Önden çevrilerek çalışan otobüsümüz hareket etmiş. İçeride yüksek sesle konuşmalar başlamıştı. Oturan kadar ayakta yolcularda vardı. Herkes sigara içiyor en arkadaki öndekine bağırarak konuşuyordu.
Eşimin kulağına eğilerek:
“Kusura bakma gülüm, gönül ister ki seni balayına götüreyim. Elimizden gelen bu, bak şu manzarayı ölene dek unutamazsın”
Hiç cevap vermedi. Şaşkınlığı üstünde sadece tuttuğu elimi daha da çok sıkmaya başlamıştı. Seksen kilometreyi üç buçuk saatte aldık.

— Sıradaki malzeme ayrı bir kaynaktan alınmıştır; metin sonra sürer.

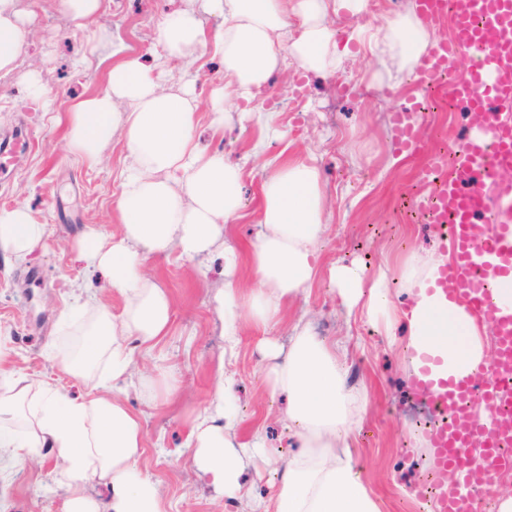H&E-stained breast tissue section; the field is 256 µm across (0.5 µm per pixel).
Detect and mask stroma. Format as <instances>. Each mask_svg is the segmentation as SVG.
Instances as JSON below:
<instances>
[{
	"mask_svg": "<svg viewBox=\"0 0 512 512\" xmlns=\"http://www.w3.org/2000/svg\"><path fill=\"white\" fill-rule=\"evenodd\" d=\"M181 0H105V10L84 28H75L59 8V0H22L34 32L15 71L0 79V206L28 205L46 224L43 246L24 264L0 261V325L9 330L1 345L12 367L54 381L62 392L76 395L83 384L59 368L49 344L58 339V320L70 303L72 289L83 298H98L120 310L119 295L104 290L98 277L76 258V243L89 229L118 233L116 205L121 194L119 173L126 156L122 138H114L103 161L94 167L74 160L54 122L102 88L113 63L112 50L151 62L160 51L158 28L165 12ZM376 61L369 54L348 56L343 69L302 74L293 63L278 69L273 80L247 103L245 111L274 113L281 138L265 141L261 155L251 147L260 139L255 121L232 111L224 129L209 126V100L223 86L224 69L213 47L197 59L166 65L172 82L192 84L199 101L194 135L210 153H221L245 172L244 220L230 245L253 240L258 232L255 205L261 166L274 158L316 157L331 215L318 242L321 274L310 293L293 299L270 334L287 343L294 326L311 323L317 335L336 343L349 383L368 389L366 413L351 438L355 463L361 469L382 512H422L418 492L424 485L430 455L426 434L414 421L409 366L404 344L390 341L375 326L348 314L327 273L334 264L357 263L368 272L397 265L410 251L427 253L434 246L428 225L404 200V190L427 194L420 170L425 157L452 148L466 126V114L437 103L425 122L426 154L401 151L391 112L415 93L412 75L398 89L371 79ZM39 74L51 100L50 109L26 95L27 80ZM145 273L165 288L174 306L170 334L153 353L135 352V377L150 374L154 356L164 357L177 374L180 389L173 404L159 393L134 385L123 393L127 407L145 420V453L141 468L158 482L169 512H246L248 505L269 498L278 483L276 464L244 466L246 500L225 497L194 466L186 446L195 417L213 399L218 370L234 374L240 436L262 431L280 458L295 450V440L279 417L282 399L271 397L264 383L268 363L260 342L268 332L245 324L234 356L224 353V319L216 302L224 287V255L188 261L178 252L149 258ZM55 462L35 456L13 474L11 512H60L62 496L50 477Z\"/></svg>",
	"mask_w": 512,
	"mask_h": 512,
	"instance_id": "35a3bbf8",
	"label": "stroma"
}]
</instances>
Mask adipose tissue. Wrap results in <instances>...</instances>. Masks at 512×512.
<instances>
[{"mask_svg":"<svg viewBox=\"0 0 512 512\" xmlns=\"http://www.w3.org/2000/svg\"><path fill=\"white\" fill-rule=\"evenodd\" d=\"M367 7L368 0H206L207 10L224 18L211 40L193 7L173 10L159 26V65L122 56L103 88L56 116L68 152L89 166L100 162L114 135L123 138L129 162L116 207L121 232L89 230L78 240L80 259L122 297L123 307L116 314L102 301L87 300L59 318L58 331L69 342L58 355L64 372L84 383L83 395L66 396L0 365V512H10L7 487L16 468L42 450L59 463L54 481L64 491L61 512H167L157 481L139 466L143 418L120 398L131 380L134 348L155 349L173 321L169 294L144 275L143 266L148 257L174 250L188 259L210 254L226 225L243 217V173L223 154L199 149L191 92L184 84L161 87V64L192 58L213 43L224 65V87L216 92L211 119L218 131L232 99H251L286 61L306 73L336 70L344 54L329 20L360 16ZM29 36L19 0H0V78L15 70ZM351 39L375 58L373 80L392 88L435 45L433 30L411 2L380 26L356 29ZM263 170L257 209L262 230L241 252H230L218 297L231 349L242 318L270 326L288 301L311 291L319 273L317 241L330 221L315 160L271 161ZM45 235L28 206L0 208V258L7 263L26 262ZM450 259V253L435 250L400 263L397 273L410 299L402 308L390 303L386 270L335 265L329 279L349 313L383 326L390 337L403 329L407 348L437 349L449 372L462 374L485 363L489 329L434 293ZM243 263L259 288H236ZM262 347L270 359L267 388L287 396L283 418L300 446L284 463L263 512H382L349 442L368 393L347 387L335 344L304 327L291 338L287 354H280L272 337ZM234 386L232 375L218 373L214 408L195 419L186 441L194 464L228 497L242 493L244 460L274 459L261 433L235 442L240 420ZM91 477L105 486L106 501L87 494Z\"/></svg>","mask_w":512,"mask_h":512,"instance_id":"adipose-tissue-1","label":"adipose tissue"}]
</instances>
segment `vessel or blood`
<instances>
[{"label":"vessel or blood","instance_id":"obj_1","mask_svg":"<svg viewBox=\"0 0 512 512\" xmlns=\"http://www.w3.org/2000/svg\"><path fill=\"white\" fill-rule=\"evenodd\" d=\"M424 22L450 27L414 72L424 89L437 76H451L453 95L468 115L448 174L435 177L425 207L440 232V247L452 261L438 289L459 298L480 317L494 338L490 366L455 377L444 358L418 350L414 399L436 419L428 433L432 512H475L477 501L494 494V476L512 466L499 444L512 441V415L499 406L505 395L495 374H512V300L497 289L512 278V0H416ZM469 67L455 78L459 57ZM399 144L411 151L424 145L423 126L406 124L394 113Z\"/></svg>","mask_w":512,"mask_h":512}]
</instances>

Her günümüz güzeldi. Gece saat yirmi üçte işaret vererek sönen elektriklerin yerini gaz lambaları alıyor, loş ışıkların verdiği sessizlik birbirimize daha çok sokulmamızı sağlıyordu. Yanan sobamızın kızarmış sacları içeriye hem sıcaklık hem de mutluluk saçıyordu.

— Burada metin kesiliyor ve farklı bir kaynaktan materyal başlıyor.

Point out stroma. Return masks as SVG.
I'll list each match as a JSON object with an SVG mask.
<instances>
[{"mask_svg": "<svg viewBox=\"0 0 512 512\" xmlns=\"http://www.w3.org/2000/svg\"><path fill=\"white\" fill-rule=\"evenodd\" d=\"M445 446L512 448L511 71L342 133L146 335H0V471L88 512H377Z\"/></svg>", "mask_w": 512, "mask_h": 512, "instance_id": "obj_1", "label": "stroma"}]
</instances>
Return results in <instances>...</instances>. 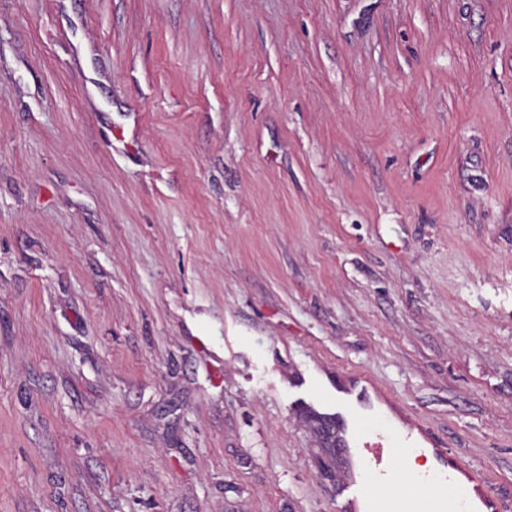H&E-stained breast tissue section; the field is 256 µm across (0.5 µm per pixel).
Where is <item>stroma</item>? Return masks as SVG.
Listing matches in <instances>:
<instances>
[{"label":"stroma","instance_id":"1","mask_svg":"<svg viewBox=\"0 0 512 512\" xmlns=\"http://www.w3.org/2000/svg\"><path fill=\"white\" fill-rule=\"evenodd\" d=\"M355 371L512 512V0H0V512H336Z\"/></svg>","mask_w":512,"mask_h":512}]
</instances>
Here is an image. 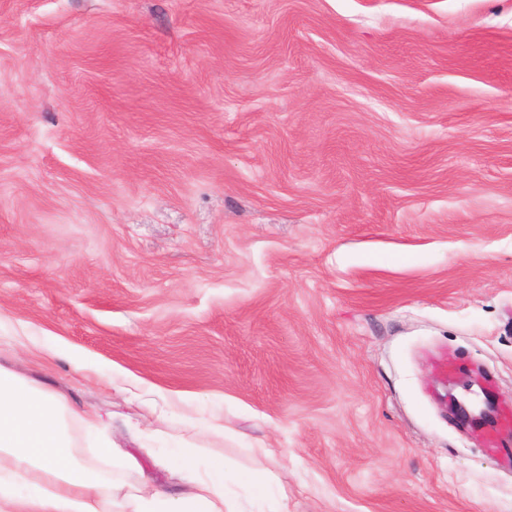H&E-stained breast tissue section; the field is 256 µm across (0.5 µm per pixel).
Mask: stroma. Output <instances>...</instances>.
<instances>
[{"instance_id":"1","label":"stroma","mask_w":512,"mask_h":512,"mask_svg":"<svg viewBox=\"0 0 512 512\" xmlns=\"http://www.w3.org/2000/svg\"><path fill=\"white\" fill-rule=\"evenodd\" d=\"M0 367L243 512H512V0H0Z\"/></svg>"}]
</instances>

Sesi alçalıp yükselen kısa dalga polis radyosu tek eğlencemizdi.
Peş, peşe söylenen şarkıları pür dikkat dinler, bazen de beraber eşlik ederdik. Radyoda sabah yurttan seslerle uyanır. Akşam haberlerden sonra mikrofonda tiyatro, tarihten bir yaprak Orhan Boran ve Yuki vazgeçilmezlerimiz di. Birlikte ailece görüştüğümüz kişilere gidip gelmelerin tadı doyumsuzdu. Mütevazı yaşamımızı hep hiçten saadetler süsler saatli maarif takviminin yaprağını koparıp önü ve arkasını okumak bile ayrıcalıktı. Ben sürekli kitap okur eşime anlatırdım. Tabi en heyecanlı yerinde bırakır onu meraklandırır dım.
Mesai dönüşü kaldığım yerden anlatmaya başlar. Kendi aramızda kritiğini yapardık. Belli ki gündüzde o okuyordu.

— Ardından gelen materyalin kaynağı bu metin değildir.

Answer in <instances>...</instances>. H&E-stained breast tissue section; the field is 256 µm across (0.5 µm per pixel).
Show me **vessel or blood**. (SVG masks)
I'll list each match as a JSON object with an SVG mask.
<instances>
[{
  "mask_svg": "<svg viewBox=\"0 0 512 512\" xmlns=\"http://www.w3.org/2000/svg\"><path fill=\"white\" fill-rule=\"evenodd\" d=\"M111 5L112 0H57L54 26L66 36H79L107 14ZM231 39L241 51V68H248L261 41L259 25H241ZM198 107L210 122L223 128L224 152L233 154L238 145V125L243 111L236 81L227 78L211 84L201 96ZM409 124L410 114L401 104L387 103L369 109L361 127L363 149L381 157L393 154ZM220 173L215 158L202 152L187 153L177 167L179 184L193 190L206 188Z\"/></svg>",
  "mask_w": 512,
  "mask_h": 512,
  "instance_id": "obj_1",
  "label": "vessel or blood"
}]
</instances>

Evleneli on beş gün olmuş. Bu gün güzel adetlerimizden biri olan el öpmeye gideceğiz. İlk gün bizimkiler, ikinci gün kayın pederler deyiz. Sivas’a günde bir sefer yapan otobüsten biletleri aldım. Saat on ikide kalkacak. Hazırlığımız tamam oda ne saatim durmuş. Aceleyle garaja gidiyoruz.
“İnşallah yetişiriz derken, kalkmamış otobüsümüzü görünce sevindik.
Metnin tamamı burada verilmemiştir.